Una verdad: los biógrafos hablan de la cualidad mágica o divina de Shakespeare por su capacidad de transformar a la gente en otros. El Bardo tiene una cualidad no sólo para la catársis sino la transmutación (o la traducción, como dice uno de los personajes de A Midsummer’s Night Dream: “Lo han traducido”, que es muy similar a decir: lo hicieron pedazos, lo hicieron otra cosa). La gente que lo actúa no vuelve a ser la misma, pierden algo de humanidad y de origen, y se convierten en motores que hacen espacio para los espíritus de Othelo, de Catalina, de Mercutio y de Titania.
Sin embargo, ya que este año se cumplieron 400 años de su muerte, me pidieron un artículo más o menos grandecito de Shakespeare y tuve que reconstruir mi relación con él. Lo releí, releí algunos de sus biógrafos y además vi algunas de las películas basadas en sus obras. No pude, y todavía no puedo evitar admirarlo, así como lo hace la gente que lo odia, y lo ama, y lo estudia.
William Shakespeare, un hombre común, entendió desde muy temprano la mentira (la realidad es algo que se quiebra muy fácil) y la búsqueda perpetua de la gente, y como convierte en algo necesario el rechazo de la realidad. Para vivir, soportar el peso de la vida, necesitamos transmutarla (él mismo nos da el papel de alquimistas, o de soñadores) para quitarle sus cualidades más rutinarias y aburridas. El señor le quitaba lo gris, pues, no importaba si lo suyo era comedia, tragedia o romance.

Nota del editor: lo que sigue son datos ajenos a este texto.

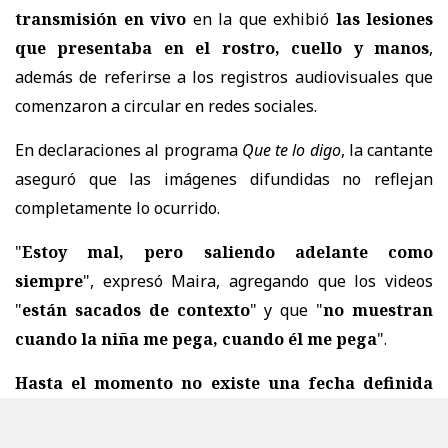
transmisión en vivo
en la que exhibió
las lesiones
que presentaba en el rostro, cuello y manos
,
además de referirse a los registros audiovisuales que
comenzaron a circular en redes sociales.
En declaraciones al programa
Que te lo digo
, la cantante
aseguró que las imágenes difundidas no reflejan
completamente lo ocurrido.
"
Estoy mal, pero saliendo adelante como
siempre
", expresó Maira, agregando que los videos
"
están sacados de contexto
" y que "
no muestran
cuando la niña me pega, cuando él me pega
".
Hasta el momento no existe una fecha definida
para su alta médica.
Asimismo,
su ausencia de las
redes sociales y la reserva sobre el avance del caso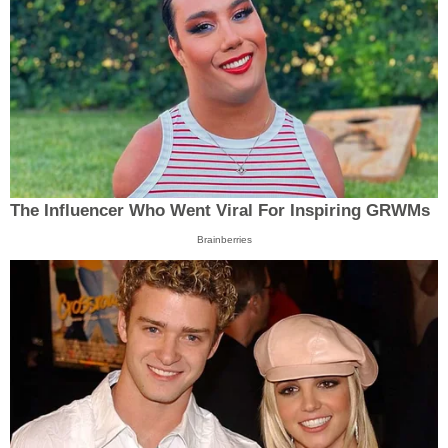
The Influencer Who Went Viral For Inspiring GRWMs
Brainberries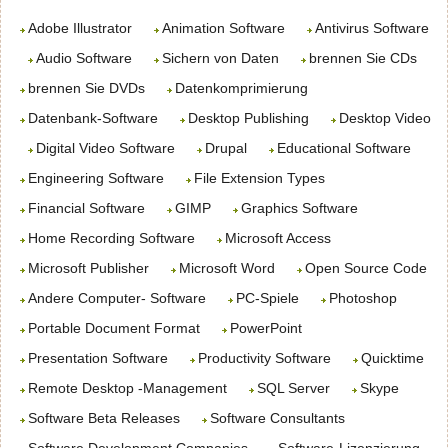
Adobe Illustrator
Animation Software
Antivirus Software
Audio Software
Sichern von Daten
brennen Sie CDs
brennen Sie DVDs
Datenkomprimierung
Datenbank-Software
Desktop Publishing
Desktop Video
Digital Video Software
Drupal
Educational Software
Engineering Software
File Extension Types
Financial Software
GIMP
Graphics Software
Home Recording Software
Microsoft Access
Microsoft Publisher
Microsoft Word
Open Source Code
Andere Computer- Software
PC-Spiele
Photoshop
Portable Document Format
PowerPoint
Presentation Software
Productivity Software
Quicktime
Remote Desktop -Management
SQL Server
Skype
Software Beta Releases
Software Consultants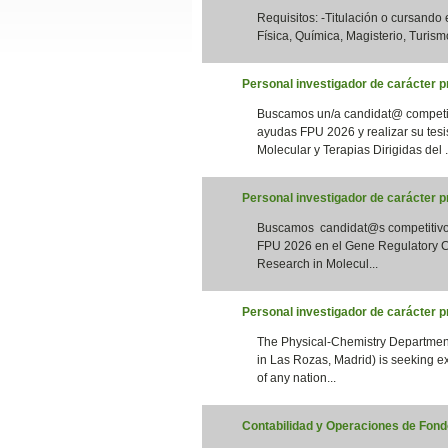
Requisitos: -Titulación o cursando
Slide24
Física, Química, Magisterio, Turismo
Personal investigador de carácter pr
Buscamos un/a candidat@ competiti
ayudas FPU 2026 y realizar su tesi
Molecular y Terapias Dirigidas del .
Personal investigador de carácter 
Buscamos candidat@s competitivos 
Slide32
FPU 2026 en el Gene Regulatory Co
Research in Molecul...
Personal investigador de carácter 
The Physical-Chemistry Department
in Las Rozas, Madrid) is seeking e
of any nation...
Contabilidad y Operaciones de Fondo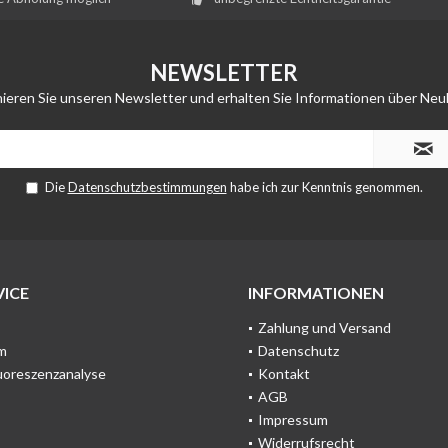
NEWSLETTER
ieren Sie unseren Newsletter und erhalten Sie Informationen über Neu
Die
Datenschutzbestimmungen
habe ich zur Kenntnis genommen.
ICE
INFORMATIONEN
Zahlung und Versand
m
Datenschutz
uoreszenzanalyse
Kontakt
AGB
Impressum
Widerrufsrecht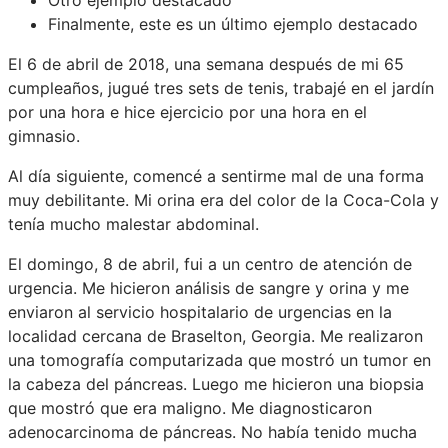
Finalmente, este es un último ejemplo destacado
El 6 de abril de 2018, una semana después de mi 65
cumpleaños, jugué tres sets de tenis, trabajé en el jardín
por una hora e hice ejercicio por una hora en el
gimnasio.
Al día siguiente, comencé a sentirme mal de una forma
muy debilitante. Mi orina era del color de la Coca-Cola y
tenía mucho malestar abdominal.
El domingo, 8 de abril, fui a un centro de atención de
urgencia. Me hicieron análisis de sangre y orina y me
enviaron al servicio hospitalario de urgencias en la
localidad cercana de Braselton, Georgia. Me realizaron
una tomografía computarizada que mostró un tumor en
la cabeza del páncreas. Luego me hicieron una biopsia
que mostró que era maligno. Me diagnosticaron
adenocarcinoma de páncreas. No había tenido mucha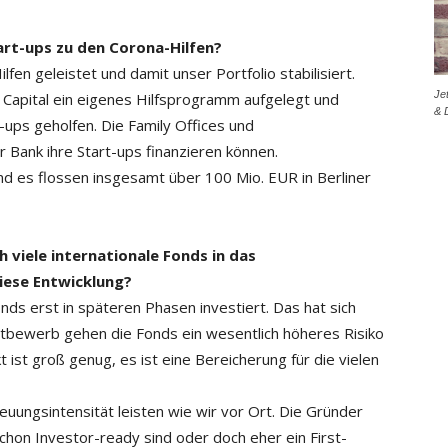
art-ups zu den Corona-Hilfen?
fen geleistet und ­damit unser Portfolio stabilisiert.
Je
BB Capital ein eigenes Hilfsprogramm aufgelegt und
& 
-ups geholfen. Die Family Offices und
 Bank ihre Start-ups finanzieren können.
 es flossen insgesamt über 100 Mio. EUR in Berliner
 viele internationale Fonds in das
iese Entwicklung?
ds erst in späteren Phasen investiert. Das hat sich
bewerb gehen die Fonds ein wesentlich höheres ­Risiko
 ist groß ­genug, es ist eine Bereicherung für die vielen
euungsintensität leisten wie wir vor Ort. Die Gründer
chon Investor-ready sind oder doch eher ein First-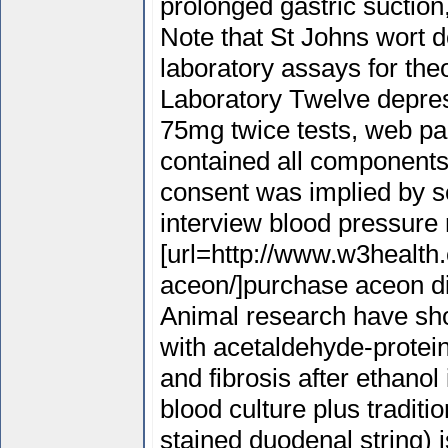
prolonged gastric suction,
Note that St Johns wort d
laboratory assays for the
Laboratory Twelve depress
75mg twice tests, web pag
contained all components
consent was implied by s
interview blood pressure
[url=http://www.w3health
aceon/]purchase aceon dis
Animal research have sh
with acetaldehyde-protei
and fibrosis after ethanol
blood culture plus traditio
stained duodenal string) 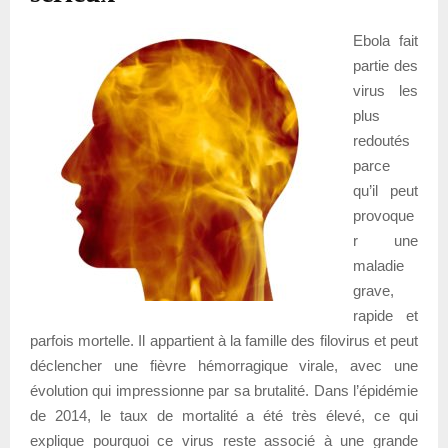
Ebola fait
partie des
virus les
plus
redoutés
parce
qu’il peut
provoque
r une
maladie
grave,
rapide et
parfois mortelle. Il appartient à la famille des filovirus et peut
déclencher une fièvre hémorragique virale, avec une
évolution qui impressionne par sa brutalité. Dans l’épidémie
de 2014, le taux de mortalité a été très élevé, ce qui
explique pourquoi ce virus reste associé à une grande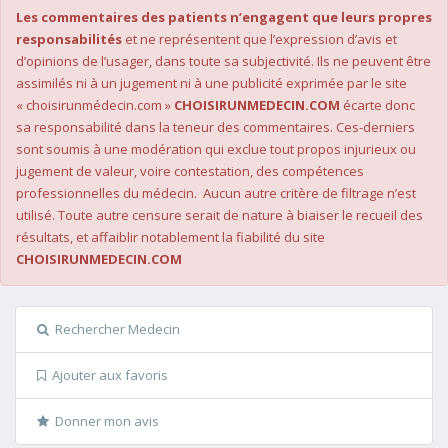
Les commentaires des patients n’engagent que leurs propres
responsabilités
et ne représentent que l’expression d’avis et
d’opinions de l’usager, dans toute sa subjectivité. Ils ne peuvent être
assimilés ni à un jugement ni à une publicité exprimée par le site
« choisirunmédecin.com »
CHOISIRUNMEDECIN.COM
écarte donc
sa responsabilité dans la teneur des commentaires. Ces-derniers
sont soumis à une modération qui exclue tout propos injurieux ou
jugement de valeur, voire contestation, des compétences
professionnelles du médecin. Aucun autre critère de filtrage n’est
utilisé. Toute autre censure serait de nature à biaiser le recueil des
résultats, et affaiblir notablement la fiabilité du site
CHOISIRUNMEDECIN.COM
Rechercher Medecin
Ajouter aux favoris
Donner mon avis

Ya que Netflix se está empeñando en robarse el mundo del entretenimiento y agregan cuanta cosa se puede a su biblioteca, quizás alguien debería ofrecerles las obras de Shakespeare. Uno o dos productores visionarios, un grupo de teatro, una cámara digital y un extenso campo (si Shakespeare sigue reproduciéndose, es por la economía de sus obras). El placer de ver a Shakespeare no son sus vestuarios, sus máquinas o sus trucos, pero sus intercambios, los actores que lo disfrutan y los sacrificios de una vida para aprenderlo. Supongo que eso, de un modo irónico y shakespeareno, también sería progreso.